4 commentaires à propos de “#enfances #00 | Le Saldo”

  1. J’ai la vague sensation que la langue est en train de changer par rapport aux textes précédents,mais je ne l’ai pas complètement en mémoire. Phrases courtes, une volonté de séquençage rapide sans doute pour mimer l’attention intermittente et le phrasé de l’enfant. Ca nous emmène spontanément dans une atmosphère à la Stephen King, peut-être y a-t-il, pour trouver une forme d’inspiration à aller aussi chercher du côté de l’ambiance des contes de Noël, puisque c’est de saison. A suivre.
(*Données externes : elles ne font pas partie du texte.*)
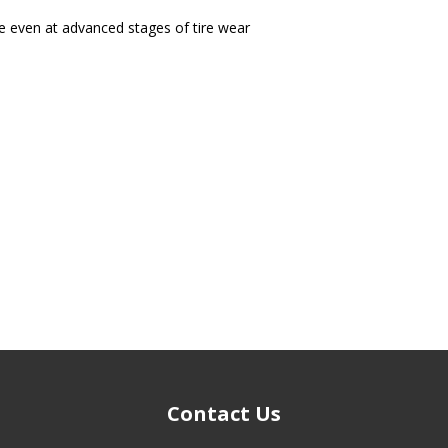
 even at advanced stages of tire wear
Contact Us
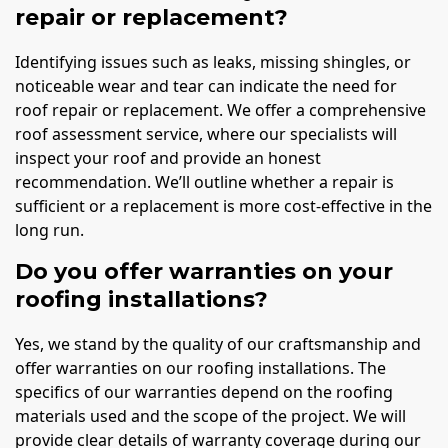
repair or replacement?
Identifying issues such as leaks, missing shingles, or
noticeable wear and tear can indicate the need for
roof repair or replacement. We offer a comprehensive
roof assessment service, where our specialists will
inspect your roof and provide an honest
recommendation. We’ll outline whether a repair is
sufficient or a replacement is more cost-effective in the
long run.
Do you offer warranties on your
roofing installations?
Yes, we stand by the quality of our craftsmanship and
offer warranties on our roofing installations. The
specifics of our warranties depend on the roofing
materials used and the scope of the project. We will
provide clear details of warranty coverage during our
    • Les contes, oui. J’avais ça en tête. Tim Burton plutôt que King, et quelques images de films d’horreur. Je crois que j’aimerais bien explorer cette forme de narration où on ne s’encombre pas de vraisemblance et de finesse psychologique. Quant au reste, peu de volonté de séquençage consciente, mais plutôt content d’en avoir fait preuve sans le savoir.

  2. J’aime beaucoup le fait qu’on suive les associations d’idées de cet enfant et ce Saldo qui prend son sens et à la fois l’effet ludique que cela crée en total décalage avec la frayeur enfantine.